Extrapolating Beyond Suboptimal Demonstrations via Inverse Reinforcement Learning from Observations
13 Jun 2019Introduction
-
The paper proposes a new inverse RL (IRL) algorithm, called as Trajectory-ranked Reward EXtrapolation (T-REX) that learns a reward function from a collection of ranked trajectories.
-
Standard IRL approaches aim to learn a reward function that “justifies” the demonstration policy and hence those approaches cannot outperform the demonstration policy.
-
In contrast, T-REX aims to learn a reward function that “explains” the ranking over demonstrations and can learn a policy that outperforms the demonstration policy.
Approach
-
The input is a sequence of trajectories T1, … Tm which are ranked in the order of preference.
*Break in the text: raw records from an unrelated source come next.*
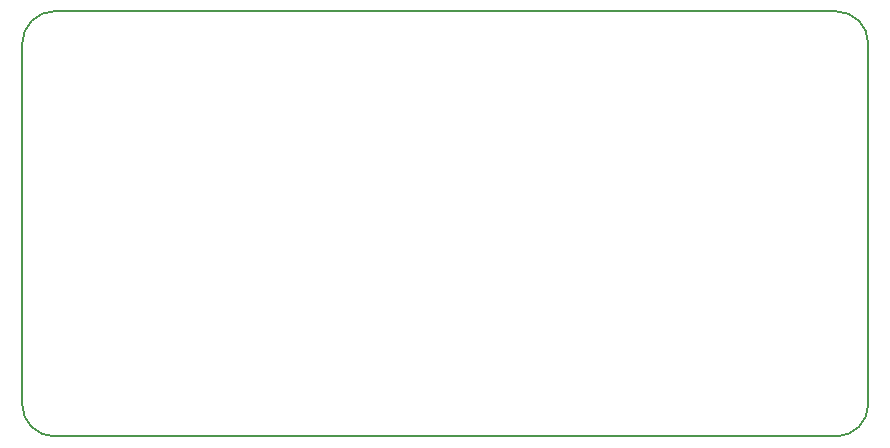
<source format=gm1>
G04 #@! TF.FileFunction,Profile,NP*
%FSLAX46Y46*%
G04 Gerber Fmt 4.6, Leading zero omitted, Abs format (unit mm)*
G04 Created by KiCad (PCBNEW 4.0.1-stable) date Tuesday, April 12, 2016 'PMt' 11:18:50 PM*
%MOMM*%
G01*
G04 APERTURE LIST*
%ADD10C,0.100000*%
%ADD11C,0.150000*%
G04 APERTURE END LIST*
D10*
D11*
X116600000Y-123250000D02*
G75*
G03X119350000Y-126000000I2750000J0D01*
G01*
X185500000Y-126000000D02*
G75*
G03X188250000Y-123250000I0J2750000D01*
G01*
X188250000Y-92750000D02*
G75*
G03X185500000Y-90000000I-2750000J0D01*
G01*
X119350000Y-90000000D02*
G75*
G03X116600000Y-92750000I0J-2750000D01*
G01*
X119350000Y-126000000D02*
X185500000Y-126000000D01*
X116600000Y-92750000D02*
X116600000Y-123250000D01*
X188250000Y-92750000D02*
X188250000Y-123250000D01*
X119350000Y-90000000D02*
X185500000Y-90000000D01*
M02*

</source>
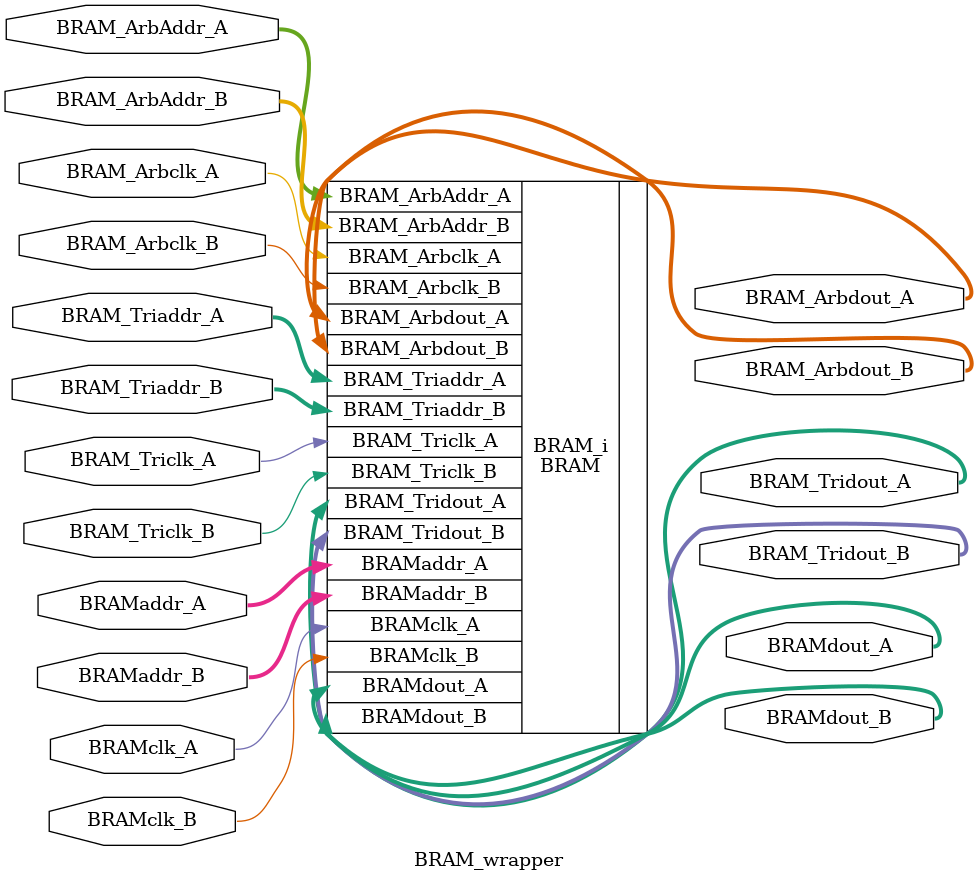
<source format=v>
`timescale 1 ps / 1 ps

module BRAM_wrapper
   (BRAM_ArbAddr_A,
    BRAM_ArbAddr_B,
    BRAM_Arbclk_A,
    BRAM_Arbclk_B,
    BRAM_Arbdout_A,
    BRAM_Arbdout_B,
    BRAM_Triaddr_A,
    BRAM_Triaddr_B,
    BRAM_Triclk_A,
    BRAM_Triclk_B,
    BRAM_Tridout_A,
    BRAM_Tridout_B,
    BRAMaddr_A,
    BRAMaddr_B,
    BRAMclk_A,
    BRAMclk_B,
    BRAMdout_A,
    BRAMdout_B);
  input [11:0]BRAM_ArbAddr_A;
  input [11:0]BRAM_ArbAddr_B;
  input BRAM_Arbclk_A;
  input BRAM_Arbclk_B;
  output [15:0]BRAM_Arbdout_A;
  output [15:0]BRAM_Arbdout_B;
  input [11:0]BRAM_Triaddr_A;
  input [11:0]BRAM_Triaddr_B;
  input BRAM_Triclk_A;
  input BRAM_Triclk_B;
  output [15:0]BRAM_Tridout_A;
  output [15:0]BRAM_Tridout_B;
  input [11:0]BRAMaddr_A;
  input [11:0]BRAMaddr_B;
  input BRAMclk_A;
  input BRAMclk_B;
  output [15:0]BRAMdout_A;
  output [15:0]BRAMdout_B;

  wire [11:0]BRAM_ArbAddr_A;
  wire [11:0]BRAM_ArbAddr_B;
  wire BRAM_Arbclk_A;
  wire BRAM_Arbclk_B;
  wire [15:0]BRAM_Arbdout_A;
  wire [15:0]BRAM_Arbdout_B;
  wire [11:0]BRAM_Triaddr_A;
  wire [11:0]BRAM_Triaddr_B;
  wire BRAM_Triclk_A;
  wire BRAM_Triclk_B;
  wire [15:0]BRAM_Tridout_A;
  wire [15:0]BRAM_Tridout_B;
  wire [11:0]BRAMaddr_A;
  wire [11:0]BRAMaddr_B;
  wire BRAMclk_A;
  wire BRAMclk_B;
  wire [15:0]BRAMdout_A;
  wire [15:0]BRAMdout_B;

  BRAM BRAM_i
       (.BRAM_ArbAddr_A(BRAM_ArbAddr_A),
        .BRAM_ArbAddr_B(BRAM_ArbAddr_B),
        .BRAM_Arbclk_A(BRAM_Arbclk_A),
        .BRAM_Arbclk_B(BRAM_Arbclk_B),
        .BRAM_Arbdout_A(BRAM_Arbdout_A),
        .BRAM_Arbdout_B(BRAM_Arbdout_B),
        .BRAM_Triaddr_A(BRAM_Triaddr_A),
        .BRAM_Triaddr_B(BRAM_Triaddr_B),
        .BRAM_Triclk_A(BRAM_Triclk_A),
        .BRAM_Triclk_B(BRAM_Triclk_B),
        .BRAM_Tridout_A(BRAM_Tridout_A),
        .BRAM_Tridout_B(BRAM_Tridout_B),
        .BRAMaddr_A(BRAMaddr_A),
        .BRAMaddr_B(BRAMaddr_B),
        .BRAMclk_A(BRAMclk_A),
        .BRAMclk_B(BRAMclk_B),
        .BRAMdout_A(BRAMdout_A),
        .BRAMdout_B(BRAMdout_B));
endmodule

</source>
That is, given any pair of trajectories, we know which of the two trajectories is better.
-
The setup is to learn from observations where the learning agent does not have access to the true reward function or the action taken by the demonstration policy.
-
Reward Inference
-
A parameterized reward function rθ is trained with the ranking information using a binary classification loss function which aims to predict which of the two given trajectory would be ranked higher.
-
Given a trajectory, the reward function predicts the reward for each state. The sum of rewards (corresponding to the two trajectories) is used used to predict the preferred trajectory.
-
T-REX uses partial trajectories instead of full trajectories as a data augmentation strategy.
-
-
Policy Optimization
- Once a reward function has been learned, standard RL approaches can be used to train a new policy.
Results
-
Environments: Mujoco (Half Cheetah, Ant, Hooper), Atari
-
Demonstrations generated using PPO (checkpointed at different stages of training).
-
Ensemble of networks used to learn the reward functions.
-
The proposed approach outperforms the baselines Behaviour Cloning from Observations and Generative Adversarial Imitation Learning.
-
In terms of reward extrapolation, T-REX can predict the reward for trajectories which are better than the demonstration trajectories.
-
Some ablation studies considered the effect of adding noise (random swapping the preference between trajectories) and found that the model is somewhat robust to noise up to an extent.